→ **INFORMATION SHOWN**
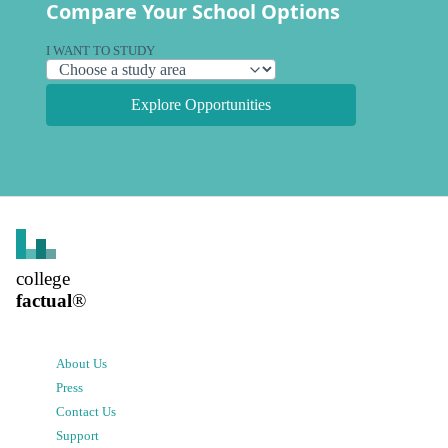
Compare Your School Options
I WANT TO STUDY
Explore Opportunities
college
factual
®
About Us
Press
Contact Us
Support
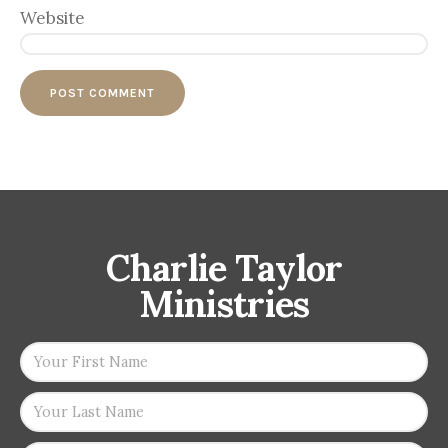
Website
Charlie Taylor
Ministries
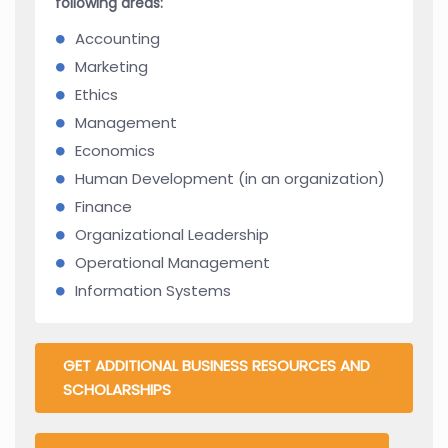
following areas:
Accounting
Marketing
Ethics
Management
Economics
Human Development (in an organization)
Finance
Organizational Leadership
Operational Management
Information Systems
GET ADDITIONAL BUSINESS RESOURCES AND
SCHOLARSHIPS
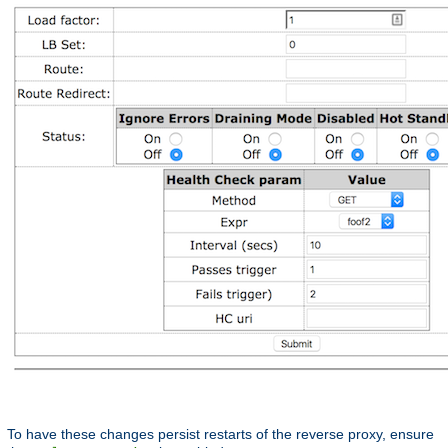
To have these changes persist restarts of the reverse proxy, ensure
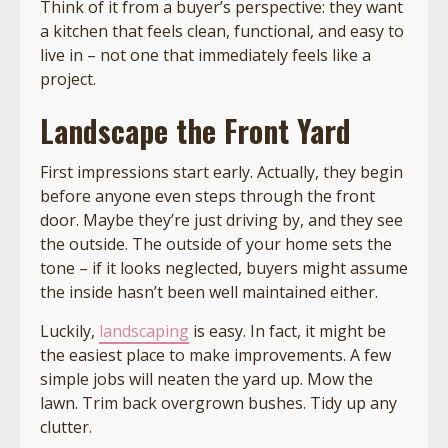
Think of it from a buyer’s perspective: they want
a kitchen that feels clean, functional, and easy to
live in – not one that immediately feels like a
project.
Landscape the Front Yard
First impressions start early. Actually, they begin
before anyone even steps through the front
door. Maybe they’re just driving by, and they see
the outside. The outside of your home sets the
tone – if it looks neglected, buyers might assume
the inside hasn’t been well maintained either.
Luckily,
landscaping
is easy. In fact, it might be
the easiest place to make improvements. A few
simple jobs will neaten the yard up. Mow the
lawn. Trim back overgrown bushes. Tidy up any
clutter.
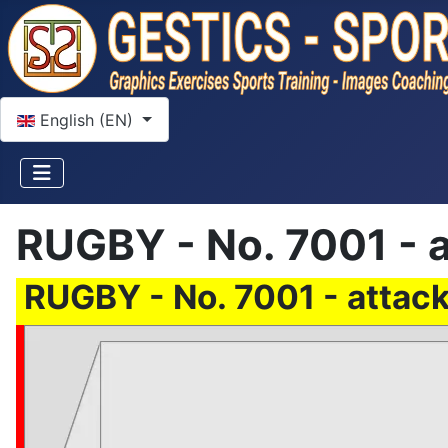
Select your language
English (EN)
RUGBY - No. 7001 - a
RUGBY - No. 7001 - attack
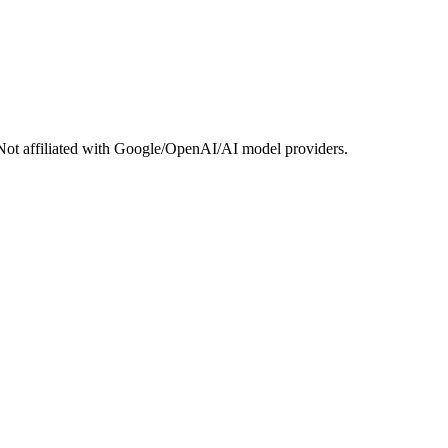
Not affiliated with Google/OpenAI/AI model providers.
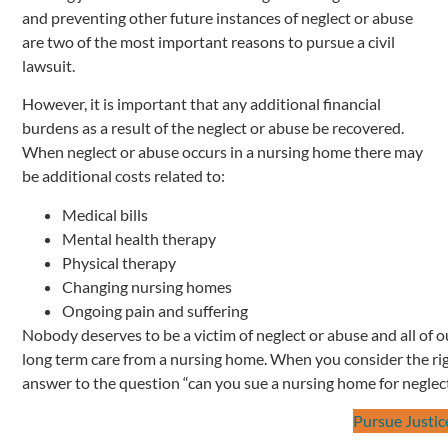
and preventing other future instances of neglect or abuse
are two of the most important reasons to pursue a civil
lawsuit.
However, it is important that any additional financial
burdens as a result of the neglect or abuse be recovered.
When neglect or abuse occurs in a nursing home there may
be additional costs related to:
Medical bills
Mental health therapy
Physical therapy
Changing nursing homes
Ongoing pain and suffering
Nobody deserves to be a victim of neglect or abuse and all of o
long term care from a nursing home. When you consider the rig
answer to the question “can you sue a nursing home for neglect
Pursue Justic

→ **TASK TO CARRY OUT**
How many lines in the text above contain the word "important"? Reply with the number alone.

→ **ANSWER BELOW**
2